── Source data

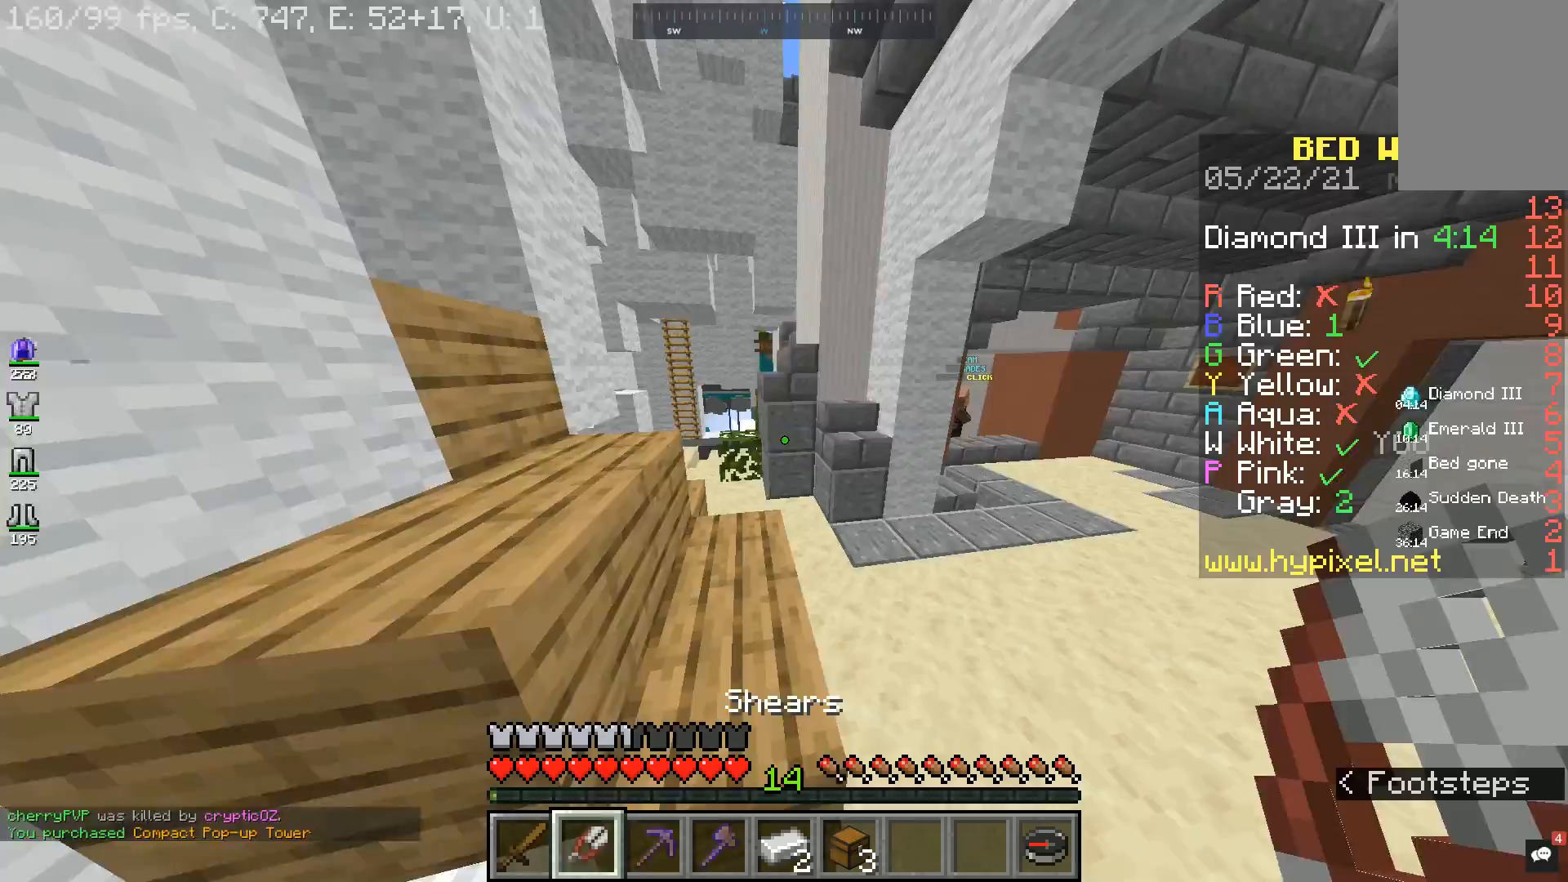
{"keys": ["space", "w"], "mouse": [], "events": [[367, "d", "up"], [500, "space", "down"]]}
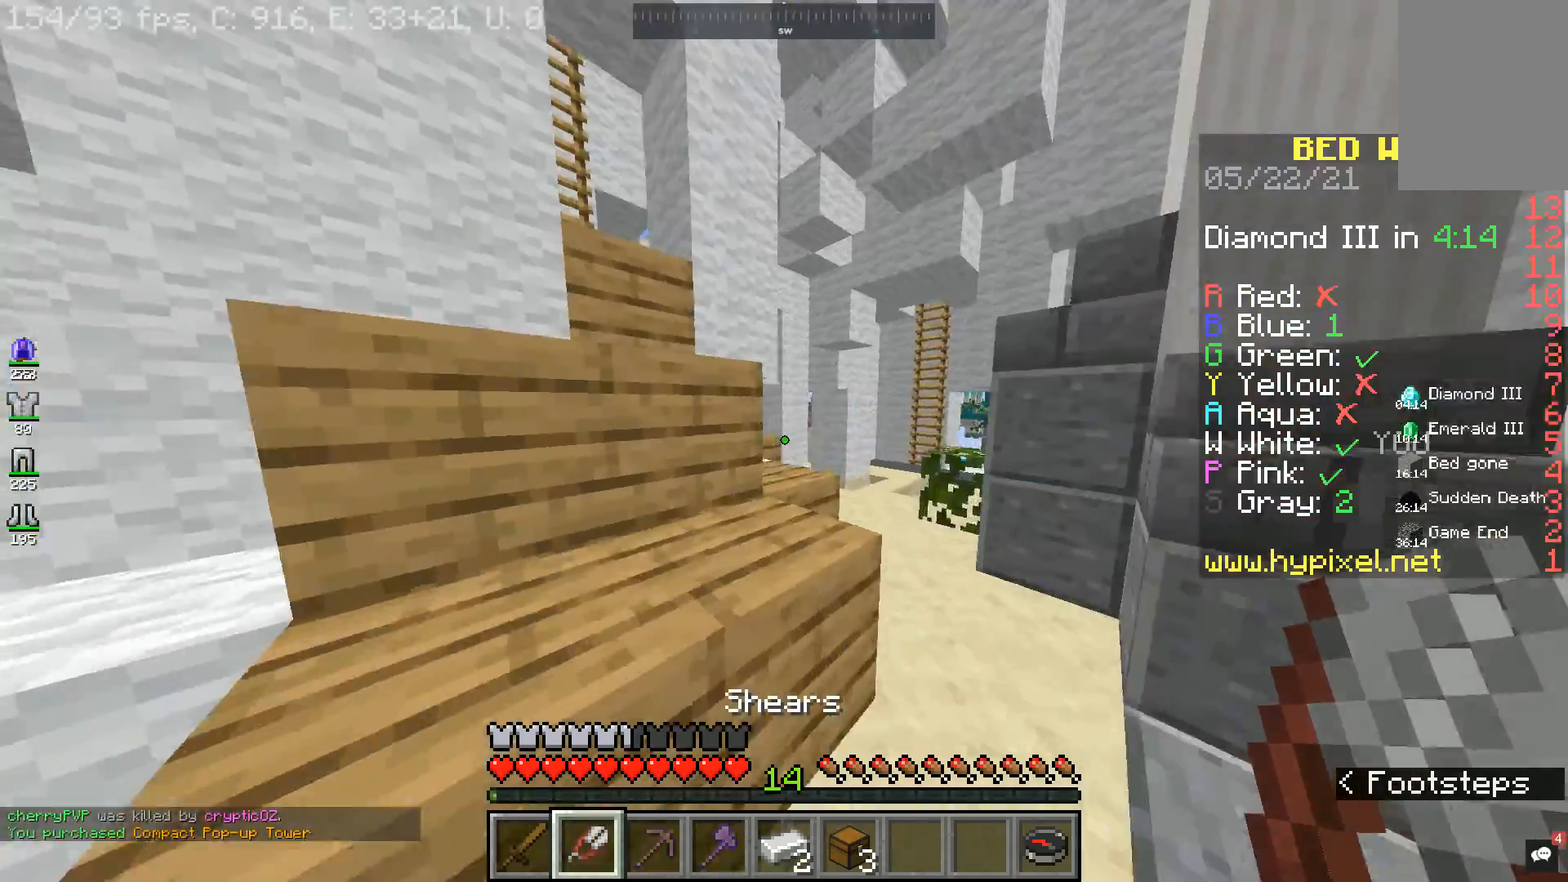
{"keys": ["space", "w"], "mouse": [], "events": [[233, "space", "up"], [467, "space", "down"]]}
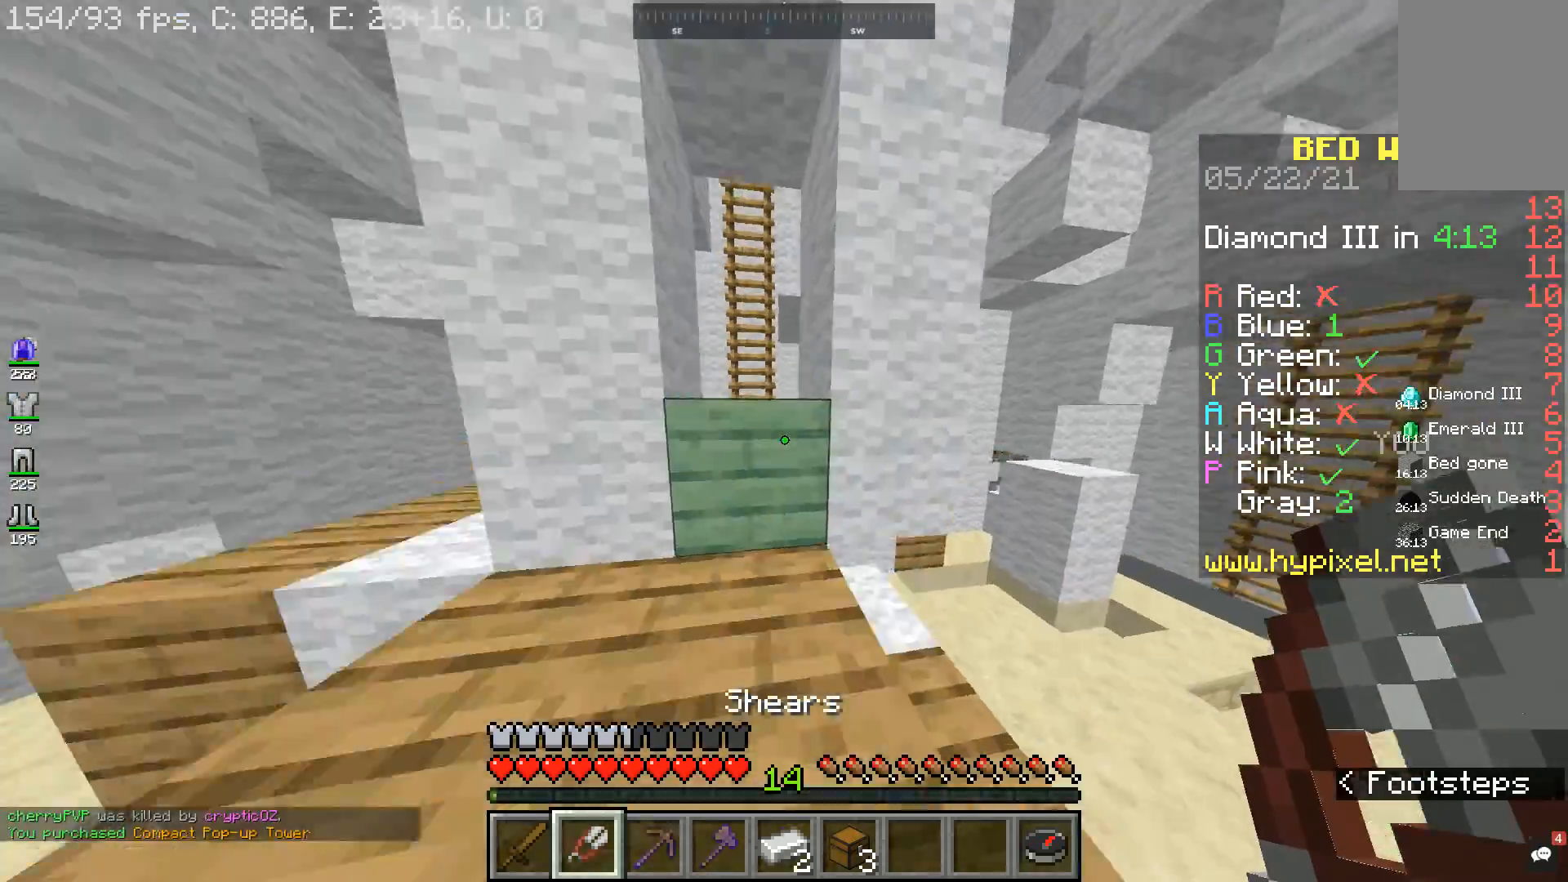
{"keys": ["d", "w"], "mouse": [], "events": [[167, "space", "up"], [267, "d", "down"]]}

────

→ Problem requirements: From the material above, print everything exactly except the pictures.

→ Your response:
{"keys": ["space", "w"], "mouse": [], "events": [[367, "d", "up"], [500, "space", "down"]]}
{"keys": ["space", "w"], "mouse": [], "events": [[233, "space", "up"], [467, "space", "down"]]}
{"keys": ["d", "w"], "mouse": [], "events": [[167, "space", "up"], [267, "d", "down"]]}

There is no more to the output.